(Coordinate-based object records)
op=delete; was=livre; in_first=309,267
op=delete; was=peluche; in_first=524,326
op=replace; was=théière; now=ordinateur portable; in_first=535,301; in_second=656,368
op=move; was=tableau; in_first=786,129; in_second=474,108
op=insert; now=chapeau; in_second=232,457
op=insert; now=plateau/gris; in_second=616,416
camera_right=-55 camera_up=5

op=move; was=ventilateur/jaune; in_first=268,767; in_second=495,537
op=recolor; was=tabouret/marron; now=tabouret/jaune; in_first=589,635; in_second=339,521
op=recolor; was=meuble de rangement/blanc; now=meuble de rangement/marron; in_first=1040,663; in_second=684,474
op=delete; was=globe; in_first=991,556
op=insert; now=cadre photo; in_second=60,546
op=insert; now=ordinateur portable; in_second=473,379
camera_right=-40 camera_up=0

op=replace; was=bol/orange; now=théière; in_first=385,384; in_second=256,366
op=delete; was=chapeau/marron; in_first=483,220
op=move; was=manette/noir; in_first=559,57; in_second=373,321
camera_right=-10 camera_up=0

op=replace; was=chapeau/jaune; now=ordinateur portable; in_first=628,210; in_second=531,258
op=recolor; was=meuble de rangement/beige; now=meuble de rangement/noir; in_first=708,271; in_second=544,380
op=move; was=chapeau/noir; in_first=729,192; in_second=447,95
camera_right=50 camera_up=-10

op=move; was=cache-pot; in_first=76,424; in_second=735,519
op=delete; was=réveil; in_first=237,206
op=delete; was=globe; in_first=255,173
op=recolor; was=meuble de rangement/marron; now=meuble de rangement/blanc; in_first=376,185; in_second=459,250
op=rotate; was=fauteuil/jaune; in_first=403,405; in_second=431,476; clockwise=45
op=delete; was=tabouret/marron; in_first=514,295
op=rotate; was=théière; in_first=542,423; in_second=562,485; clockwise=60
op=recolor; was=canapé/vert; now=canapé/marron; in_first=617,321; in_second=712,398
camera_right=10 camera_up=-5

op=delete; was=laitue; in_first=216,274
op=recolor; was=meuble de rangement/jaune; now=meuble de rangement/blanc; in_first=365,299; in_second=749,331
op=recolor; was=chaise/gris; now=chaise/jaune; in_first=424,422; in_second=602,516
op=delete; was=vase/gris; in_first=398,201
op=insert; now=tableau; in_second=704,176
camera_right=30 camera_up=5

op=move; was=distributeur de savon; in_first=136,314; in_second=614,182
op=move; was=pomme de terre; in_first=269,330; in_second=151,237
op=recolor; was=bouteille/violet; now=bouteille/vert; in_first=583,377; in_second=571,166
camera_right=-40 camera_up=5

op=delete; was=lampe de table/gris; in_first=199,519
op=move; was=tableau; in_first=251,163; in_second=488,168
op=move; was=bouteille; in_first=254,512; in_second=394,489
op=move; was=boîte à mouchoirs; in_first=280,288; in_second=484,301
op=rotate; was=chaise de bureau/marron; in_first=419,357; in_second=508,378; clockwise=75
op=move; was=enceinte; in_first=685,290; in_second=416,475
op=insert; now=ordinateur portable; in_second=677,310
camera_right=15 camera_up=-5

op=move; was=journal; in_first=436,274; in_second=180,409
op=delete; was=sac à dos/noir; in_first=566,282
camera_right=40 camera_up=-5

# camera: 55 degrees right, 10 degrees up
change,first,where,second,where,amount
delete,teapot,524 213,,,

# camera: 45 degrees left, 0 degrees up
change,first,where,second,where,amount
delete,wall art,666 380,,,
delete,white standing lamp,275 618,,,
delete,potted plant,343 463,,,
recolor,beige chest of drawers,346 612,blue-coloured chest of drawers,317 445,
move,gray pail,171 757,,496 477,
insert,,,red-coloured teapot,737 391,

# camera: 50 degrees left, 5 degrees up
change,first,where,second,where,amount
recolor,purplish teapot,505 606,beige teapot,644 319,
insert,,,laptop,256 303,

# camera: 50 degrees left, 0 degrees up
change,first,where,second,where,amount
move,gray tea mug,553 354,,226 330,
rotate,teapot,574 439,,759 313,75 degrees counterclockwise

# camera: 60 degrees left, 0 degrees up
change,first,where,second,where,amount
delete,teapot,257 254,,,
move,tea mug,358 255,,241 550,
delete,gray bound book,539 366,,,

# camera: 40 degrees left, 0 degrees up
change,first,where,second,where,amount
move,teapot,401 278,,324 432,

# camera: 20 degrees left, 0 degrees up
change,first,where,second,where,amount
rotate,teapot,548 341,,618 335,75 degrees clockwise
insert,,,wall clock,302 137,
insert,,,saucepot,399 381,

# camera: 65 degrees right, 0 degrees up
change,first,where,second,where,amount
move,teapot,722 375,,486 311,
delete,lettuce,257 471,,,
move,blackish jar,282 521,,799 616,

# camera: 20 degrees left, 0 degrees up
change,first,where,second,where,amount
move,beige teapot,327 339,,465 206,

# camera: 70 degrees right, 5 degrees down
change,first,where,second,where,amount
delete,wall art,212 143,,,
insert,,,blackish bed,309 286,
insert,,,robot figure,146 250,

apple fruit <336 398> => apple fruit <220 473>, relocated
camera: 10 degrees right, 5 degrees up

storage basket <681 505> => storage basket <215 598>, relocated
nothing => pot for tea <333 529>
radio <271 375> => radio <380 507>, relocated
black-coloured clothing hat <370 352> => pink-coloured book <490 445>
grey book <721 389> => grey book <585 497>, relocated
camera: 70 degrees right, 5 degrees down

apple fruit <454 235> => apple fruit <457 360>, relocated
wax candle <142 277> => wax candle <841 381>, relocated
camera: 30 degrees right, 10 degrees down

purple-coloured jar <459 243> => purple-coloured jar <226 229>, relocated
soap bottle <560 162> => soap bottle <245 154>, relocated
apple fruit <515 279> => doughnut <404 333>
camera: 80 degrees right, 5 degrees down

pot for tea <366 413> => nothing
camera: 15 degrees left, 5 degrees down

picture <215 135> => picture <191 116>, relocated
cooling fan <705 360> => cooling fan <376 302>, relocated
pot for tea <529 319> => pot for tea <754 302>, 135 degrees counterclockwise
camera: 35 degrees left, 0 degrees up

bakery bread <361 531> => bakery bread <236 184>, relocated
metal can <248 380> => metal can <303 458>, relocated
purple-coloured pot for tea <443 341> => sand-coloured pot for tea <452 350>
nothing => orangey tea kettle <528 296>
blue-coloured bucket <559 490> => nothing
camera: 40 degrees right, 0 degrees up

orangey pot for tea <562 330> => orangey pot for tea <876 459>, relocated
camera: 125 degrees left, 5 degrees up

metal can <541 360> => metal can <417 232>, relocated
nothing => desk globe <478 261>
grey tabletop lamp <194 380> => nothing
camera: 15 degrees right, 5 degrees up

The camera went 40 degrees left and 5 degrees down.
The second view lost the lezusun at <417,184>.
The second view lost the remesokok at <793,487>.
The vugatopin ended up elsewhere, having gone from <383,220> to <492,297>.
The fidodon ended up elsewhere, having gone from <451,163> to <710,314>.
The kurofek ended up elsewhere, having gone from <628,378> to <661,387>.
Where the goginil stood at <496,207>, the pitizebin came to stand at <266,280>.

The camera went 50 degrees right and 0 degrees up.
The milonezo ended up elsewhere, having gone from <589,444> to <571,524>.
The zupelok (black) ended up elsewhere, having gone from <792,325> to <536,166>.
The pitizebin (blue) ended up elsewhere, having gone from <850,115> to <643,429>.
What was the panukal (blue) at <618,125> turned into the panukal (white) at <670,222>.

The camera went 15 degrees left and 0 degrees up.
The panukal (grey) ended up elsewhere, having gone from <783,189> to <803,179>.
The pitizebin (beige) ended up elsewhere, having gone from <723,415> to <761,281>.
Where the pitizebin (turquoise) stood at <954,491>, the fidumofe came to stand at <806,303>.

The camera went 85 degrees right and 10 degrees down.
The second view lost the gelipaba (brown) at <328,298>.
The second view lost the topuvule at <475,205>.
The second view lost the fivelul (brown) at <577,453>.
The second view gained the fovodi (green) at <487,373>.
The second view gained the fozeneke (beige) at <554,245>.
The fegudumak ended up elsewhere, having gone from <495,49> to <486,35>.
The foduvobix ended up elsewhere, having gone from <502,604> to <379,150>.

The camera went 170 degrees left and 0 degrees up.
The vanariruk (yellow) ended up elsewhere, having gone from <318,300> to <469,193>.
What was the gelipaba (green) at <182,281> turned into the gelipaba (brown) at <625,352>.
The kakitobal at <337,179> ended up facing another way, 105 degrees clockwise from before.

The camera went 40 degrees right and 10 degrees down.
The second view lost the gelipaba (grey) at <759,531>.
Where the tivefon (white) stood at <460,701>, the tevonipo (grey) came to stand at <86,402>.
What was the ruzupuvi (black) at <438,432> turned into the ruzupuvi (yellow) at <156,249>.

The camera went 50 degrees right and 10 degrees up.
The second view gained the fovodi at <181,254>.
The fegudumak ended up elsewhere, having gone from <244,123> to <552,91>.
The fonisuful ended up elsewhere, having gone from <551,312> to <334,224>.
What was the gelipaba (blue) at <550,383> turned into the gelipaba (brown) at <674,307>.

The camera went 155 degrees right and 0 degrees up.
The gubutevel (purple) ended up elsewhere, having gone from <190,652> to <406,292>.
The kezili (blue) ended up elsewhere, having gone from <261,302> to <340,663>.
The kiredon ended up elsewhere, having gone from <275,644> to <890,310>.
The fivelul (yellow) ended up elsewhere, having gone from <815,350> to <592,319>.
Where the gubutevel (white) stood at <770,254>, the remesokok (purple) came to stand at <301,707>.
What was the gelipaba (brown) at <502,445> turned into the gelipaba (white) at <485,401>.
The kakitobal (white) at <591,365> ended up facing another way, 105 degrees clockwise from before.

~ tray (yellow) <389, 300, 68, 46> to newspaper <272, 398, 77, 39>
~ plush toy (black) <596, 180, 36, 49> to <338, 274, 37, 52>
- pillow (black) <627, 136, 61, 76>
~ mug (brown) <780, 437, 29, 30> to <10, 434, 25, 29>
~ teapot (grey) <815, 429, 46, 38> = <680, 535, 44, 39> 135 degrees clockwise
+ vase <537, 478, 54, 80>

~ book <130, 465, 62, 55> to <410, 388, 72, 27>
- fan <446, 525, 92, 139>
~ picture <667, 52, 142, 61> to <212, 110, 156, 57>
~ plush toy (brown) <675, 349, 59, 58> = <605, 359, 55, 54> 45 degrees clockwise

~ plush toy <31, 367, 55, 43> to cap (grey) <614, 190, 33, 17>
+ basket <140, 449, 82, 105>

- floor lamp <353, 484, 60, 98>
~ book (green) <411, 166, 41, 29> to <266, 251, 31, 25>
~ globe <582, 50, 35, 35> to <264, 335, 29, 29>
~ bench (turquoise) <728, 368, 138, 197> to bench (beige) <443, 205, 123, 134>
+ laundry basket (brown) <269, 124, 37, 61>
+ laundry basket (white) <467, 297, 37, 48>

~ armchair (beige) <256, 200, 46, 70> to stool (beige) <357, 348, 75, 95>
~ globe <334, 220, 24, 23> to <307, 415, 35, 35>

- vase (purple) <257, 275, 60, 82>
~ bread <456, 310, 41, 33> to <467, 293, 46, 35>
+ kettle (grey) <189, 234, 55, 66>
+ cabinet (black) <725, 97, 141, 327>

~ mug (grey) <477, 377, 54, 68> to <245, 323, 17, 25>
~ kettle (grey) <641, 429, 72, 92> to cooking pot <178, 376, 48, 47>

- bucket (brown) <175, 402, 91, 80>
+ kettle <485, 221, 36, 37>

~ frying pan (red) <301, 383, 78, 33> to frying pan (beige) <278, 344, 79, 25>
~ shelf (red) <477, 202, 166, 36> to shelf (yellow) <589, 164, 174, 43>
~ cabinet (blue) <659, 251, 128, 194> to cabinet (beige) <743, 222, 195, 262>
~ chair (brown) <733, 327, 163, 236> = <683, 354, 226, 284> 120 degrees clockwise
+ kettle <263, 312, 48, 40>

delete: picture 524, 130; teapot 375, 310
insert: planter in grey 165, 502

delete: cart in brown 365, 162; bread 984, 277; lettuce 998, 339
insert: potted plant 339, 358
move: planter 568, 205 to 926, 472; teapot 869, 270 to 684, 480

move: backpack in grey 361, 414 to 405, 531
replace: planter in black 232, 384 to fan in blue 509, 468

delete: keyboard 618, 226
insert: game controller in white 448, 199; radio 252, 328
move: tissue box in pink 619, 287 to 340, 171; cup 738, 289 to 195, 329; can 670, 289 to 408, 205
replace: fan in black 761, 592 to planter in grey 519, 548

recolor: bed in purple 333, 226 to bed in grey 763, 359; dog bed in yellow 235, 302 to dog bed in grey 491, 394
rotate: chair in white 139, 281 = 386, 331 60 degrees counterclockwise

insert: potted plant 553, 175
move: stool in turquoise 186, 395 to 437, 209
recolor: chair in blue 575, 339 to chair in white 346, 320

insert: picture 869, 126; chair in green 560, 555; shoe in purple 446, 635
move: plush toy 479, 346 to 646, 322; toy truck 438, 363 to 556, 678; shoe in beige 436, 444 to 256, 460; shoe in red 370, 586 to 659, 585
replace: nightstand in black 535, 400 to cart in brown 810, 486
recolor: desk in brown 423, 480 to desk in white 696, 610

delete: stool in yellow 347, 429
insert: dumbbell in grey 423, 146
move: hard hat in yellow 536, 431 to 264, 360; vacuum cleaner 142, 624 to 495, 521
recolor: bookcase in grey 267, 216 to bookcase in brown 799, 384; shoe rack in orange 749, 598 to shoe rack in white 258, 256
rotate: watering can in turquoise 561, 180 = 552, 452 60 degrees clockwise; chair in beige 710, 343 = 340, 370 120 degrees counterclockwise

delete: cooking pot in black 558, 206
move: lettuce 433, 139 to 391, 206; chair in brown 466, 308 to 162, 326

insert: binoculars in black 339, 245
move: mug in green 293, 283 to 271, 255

__Try it__:
Output each line of the records above exactly, beginning at the first, and stop once the line containing "op=insert; now=plateau/gris; in_second=616,416" has been output.

__Completed task__:
op=delete; was=livre; in_first=309,267
op=delete; was=peluche; in_first=524,326
op=replace; was=théière; now=ordinateur portable; in_first=535,301; in_second=656,368
op=move; was=tableau; in_first=786,129; in_second=474,108
op=insert; now=chapeau; in_second=232,457
op=insert; now=plateau/gris; in_second=616,416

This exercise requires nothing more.